Ok, so you say you’ve been welding for 20+ years and none of your welds have ever failed – why would you need a certified welding inspector? 

There’s nothing to replace decades of welding experience: the miles and miles of weld produced, the thousands of electrodes consumed, the sheer number and variety of projects, customers and challenges. That hands-on experience is, without a doubt, the most important factor in getting a job done right.

And yet, decades are a long time. Miles of weld is a lot of weld. Are you truly certain that in all those years you’ve never had a weld fail? It’s possible, but not likely. Any failure analysis expert will tell you that even the most senior welders can get distracted for a second or have to work through a bad headache, and those little things beyond your control can result in failures down the line.

What does a CWI do?

A certified welding inspector is there as a failsafe, to make sure no weld goes unchecked. Most of a CWI’s job involves visually inspecting welds, but to know what they’re looking for and how to spot a potential problem before it happens, they have to be knowledgeable about:

  • How to maintain compliance with welding codes and contract requirements
  • The fundamentals of welding, joining and cutting processes and equipment
  • Welding metallurgy (strength, ductility, corrosion resistance, fatigue life)
  • Weld defects, causes and remedies
  • Welding procedure and performance qualification testing
  • Welding procedure specifications (WPSs)
  • Weld test documentation (PQRs, WPQs)
  • The fundamentals of nondestructive testing (NDT) methods such as radiography, ultrasonic, penetrant, magnetic particle, eddy current, etc.
  • Welding symbols and drawings

All this knowledge makes them reliable partners in your quality control process.

Why do I need a CWI?

CWIs ensure that all phases of a welding project are performed in accordance with applicable codes and specifications.

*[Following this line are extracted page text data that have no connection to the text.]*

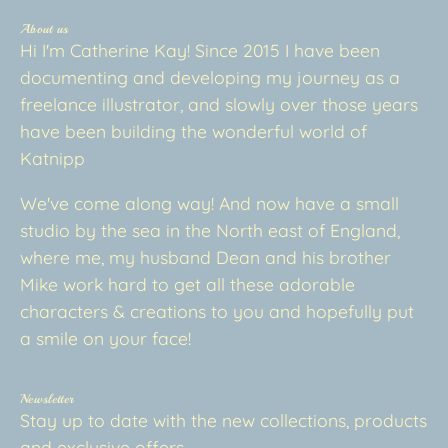
About us
Hi I'm Catherine Kay! Since 2015 I have been
documenting and developing my journey as a
freelance illustrator, and slowly over those years
have been building the wonderful world of
Katnipp
We've come along way! And now have a small
studio by the sea in the North east of England,
where me, my husband Dean and his brother
Mike work hard to get all these adorable
characters & creations to you and hopefully put
a smile on your face!
Newsletter
Stay up to date with the new collections, products
and exclusive offers.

Some contracts require certification.

It’s no surprise that many high-profile industries (aerospace, defense, oil and gas, construction, energy and transportation) require welding contractors to either employ or contract CWIs to oversee welding activities. In these industries, risks are high and the consequences of a weld failure can be catastrophic. A CWI will ensure adherence to all welding code requirements, minimizing the chances of weld failure in the field.

In these cases, be sure to engage a CWI far in advance of the start of production welding activities. The CWI’s responsibilities are comprised of pre-production setup and testing activities, including welding procedure qualification and welder performance qualification testing. These activities may require several weeks to complete and must be reviewed and approved prior to the initiation of the client’s production welding. 

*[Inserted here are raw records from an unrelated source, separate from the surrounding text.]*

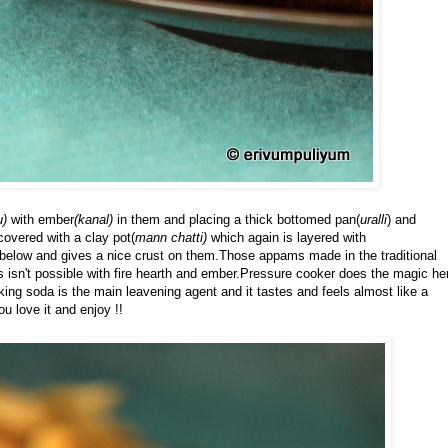
u)
with ember
(kanal)
in them and placing a thick bottomed pan(
uralli
) and
covered with a clay pot(
mann chatti)
which again is layered with
below and gives a nice crust on them.Those appams made in the traditional
mes isn't possible with fire hearth and ember.Pressure cooker does the magic he
g soda is the main leavening agent and it tastes and feels almost like a
ou love it and enjoy !!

It makes good quality sense.

A few years ago, a seasoned and respected engineer described welding to me as a “controlled defect.”

That’s a cynical way of putting it, but it’s true. Few manufacturing processes have the number of variables that welding has: arc voltage, arc current, polarity, travel speed, wire feed speed, joint geometry, position, base metal chemistry, filler metal chemistry, shielding gas type and flow rate, tensile strength, hardness, ductility, and fracture toughness – just to name a few. With so many interdependent variables, welding quality control must be scientific.

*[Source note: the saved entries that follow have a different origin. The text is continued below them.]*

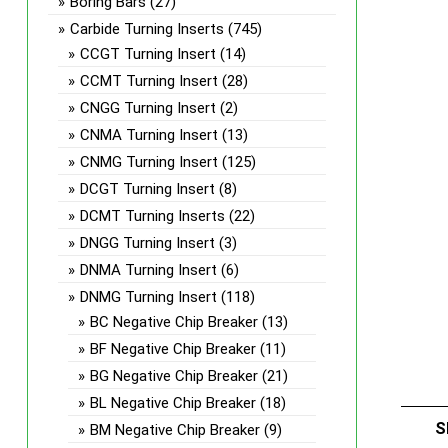
Boring Bars
(27)
Carbide Turning Inserts
(745)
CCGT Turning Insert
(14)
CCMT Turning Insert
(28)
CNGG Turning Insert
(2)
CNMA Turning Insert
(13)
CNMG Turning Insert
(125)
DCGT Turning Insert
(8)
DCMT Turning Inserts
(22)
DNGG Turning Insert
(3)
DNMA Turning Insert
(6)
DNMG Turning Insert
(118)
BC Negative Chip Breaker
(13)
BF Negative Chip Breaker
(11)
BG Negative Chip Breaker
(21)
BL Negative Chip Breaker
(18)
S
BM Negative Chip Breaker
(9)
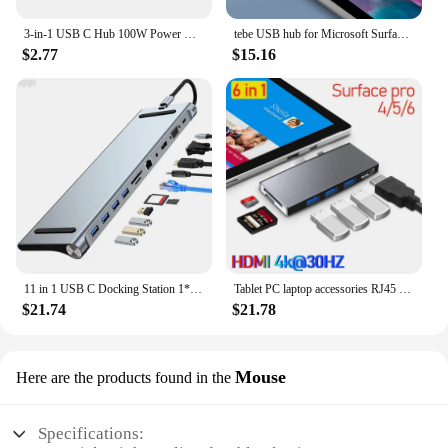
3-in-1 USB C Hub 100W Power USB 3.0 4K HDMI-compatible for MacBook Surface Chrome Steam Deck Stable USB 3.0 USB HUB Adapter
tebe USB hub for Microsoft Surface pro 6/4/5 6 IN 1 USB/Mini DP to 4K HDMI-Adapter/ 100Mbps Ethernet /USB3.1/SD TF Hub Splitter
$2.77
$15.16
11 in 1 USB C Docking Station 1* USB 3.0 3*USB2.0 USB C Hub Triple Display Multiport Adapter for Dell/Surface/HP/Lenovo Laptops
Tablet PC laptop accessories RJ45 Mini DP USB HUB MST Dock HD for microsoft surface Pro3/4/5/6 laptop1/2 docking station HDMI
$21.74
$21.78
Mouse
Here are the products found in the
Specifications:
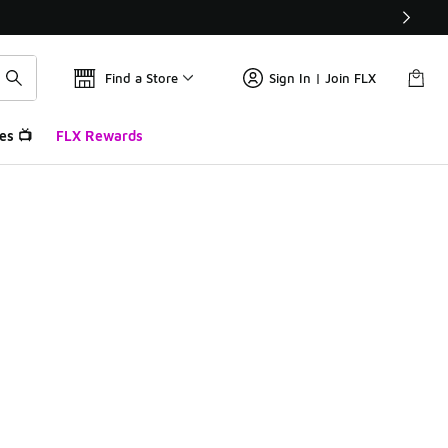
Find a Store
Sign In | Join FLX
es 📺
FLX Rewards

The good news is the welding codes have established this science, and Element’s CWIs know how to apply this science to your business. Additionally, Element’s CWIs are experienced in material testing & weld failure evaluations – combining the unique understandings coming from both the engineering and welding industry. 

A code-compliant welding program ensures predictable weld quality through systematic control of variables. 

It makes good business sense.

It’s good business to have quality-controlled manufacturing processes. Poorly controlled welding processes result in frequent rework. Rework squanders resources (materials, manpower, equipment), which saps efficiency and increases costs.

Element’s CWIs can help you systematically eliminate variability in your welding processes, increasing organizational efficiency, decreasing manufacturing costs, and allowing you to do more with the resources you have.